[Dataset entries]
────

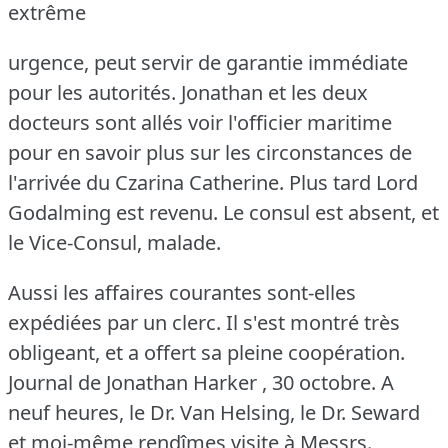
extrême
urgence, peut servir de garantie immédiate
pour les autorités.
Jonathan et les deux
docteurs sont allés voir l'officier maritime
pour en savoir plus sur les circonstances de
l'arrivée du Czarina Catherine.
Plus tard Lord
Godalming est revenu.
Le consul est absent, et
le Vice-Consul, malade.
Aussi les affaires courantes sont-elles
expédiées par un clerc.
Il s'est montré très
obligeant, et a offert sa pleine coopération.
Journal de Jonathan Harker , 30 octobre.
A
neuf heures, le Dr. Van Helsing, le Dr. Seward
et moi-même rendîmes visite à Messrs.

────

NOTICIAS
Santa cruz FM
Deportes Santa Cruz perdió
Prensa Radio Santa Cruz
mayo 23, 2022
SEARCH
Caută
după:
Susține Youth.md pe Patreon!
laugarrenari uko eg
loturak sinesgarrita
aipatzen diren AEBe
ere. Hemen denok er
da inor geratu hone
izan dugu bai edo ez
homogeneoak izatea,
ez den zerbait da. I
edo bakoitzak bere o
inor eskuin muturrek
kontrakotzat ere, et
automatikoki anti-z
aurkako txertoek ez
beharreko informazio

────

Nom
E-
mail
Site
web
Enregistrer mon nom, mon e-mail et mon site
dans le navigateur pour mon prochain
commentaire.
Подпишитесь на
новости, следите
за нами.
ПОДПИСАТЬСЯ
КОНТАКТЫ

────

▶ [Try it] Would you please filter the lines above and copy every one that includes "inor"?

▶ [Solution]
da inor geratu hone
inor eskuin muturrek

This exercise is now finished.